Basically apt curl and all the other stuff don’t really matter if they are routed over VPN then Tor, I just want Workstation’s Tor browser traffic to be routed like VPN > Tor… But if somehow we can get literally all the traffic (apt, wget, tor browser and etc.) routed like so, then that’s perfect, but I mostly care about the browsing traffic… you know?

Whadou mean? What IP? use IP where exactly? IP instead of which DNS? …??? :woozy_face:

Are you sure? Isn’t adrelanos AT R** your email? Maybe take a look in your spam folder?
Anyway I sent another one just now.
No, it’s not exactly direct request for support, just read it and get back to me, you’ll know what it’s about.

I’m sorry but Idk why I don’t understand some of the context of your last post, I think it’s because I’m really tired!
You mean I helped u/ am some of the reason that you had an idea for a next release?
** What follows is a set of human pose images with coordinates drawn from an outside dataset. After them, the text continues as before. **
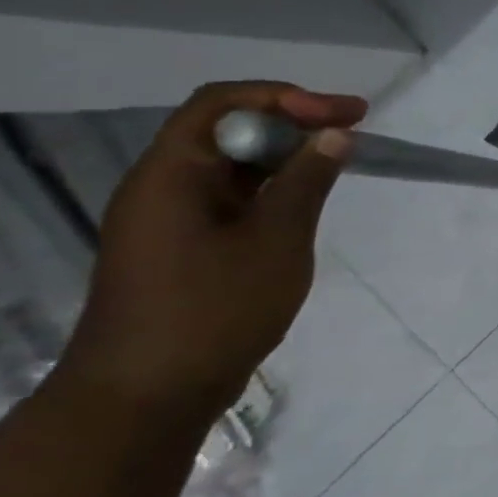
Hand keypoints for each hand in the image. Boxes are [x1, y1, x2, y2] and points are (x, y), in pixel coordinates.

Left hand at [59, 82, 365, 426]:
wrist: (145, 399)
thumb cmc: (213, 310)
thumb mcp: (276, 239)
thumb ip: (307, 181)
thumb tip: (334, 135)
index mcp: (171, 174)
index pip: (223, 104)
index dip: (286, 97)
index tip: (342, 115)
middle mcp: (162, 186)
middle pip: (226, 129)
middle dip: (292, 121)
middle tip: (352, 130)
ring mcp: (169, 219)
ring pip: (230, 165)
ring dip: (284, 155)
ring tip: (337, 161)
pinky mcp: (181, 247)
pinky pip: (229, 197)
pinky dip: (271, 187)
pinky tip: (305, 200)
Like you’re gonna make the network configuration easier? Is this what you meant?

Don’t ignore this chapter:

Connecting to a VPN before Tor

Generally, mostly don’t ignore any chapter unless the chapter says it’s optional or something. If a chapter isn’t understood, not much worth trying other much more complex things.

Contact - Whonix is up to date.
No spam folder. No e-mail yet.

I’m busy with work on some other stuff for today and tommorow, but I’ll get back to fixing this issue after my work is done… and I’ll post here how it went.

I sent you an email twice already, look:Screenshot_2019-10-07_21-22-26
(As you can see I even checked to see if my email is working!)
Is encrypting and using your gpg mandatory for contacting you? If yes, then this is the reason you didn’t receive my mails because I sent you two simple emails with no encryption or anything! If using gpg and stuff is a must-do then tell me and I’ll send the email again with encryption.

No e-mail.


Should now be a ton easier to study Whonix networking.

1 Like

Thank you for this post.
But I can not get into this whole thing right now, even though I need this VPN/DNSCrypt issue to be solved asap. I’ll get into it when I have time and get back to you (I’ll leave feedback in the linked topic)

I’m gonna post a new topic about a kind of minor problem (although very frustrating!) that I had since the first time I used Whonix until now.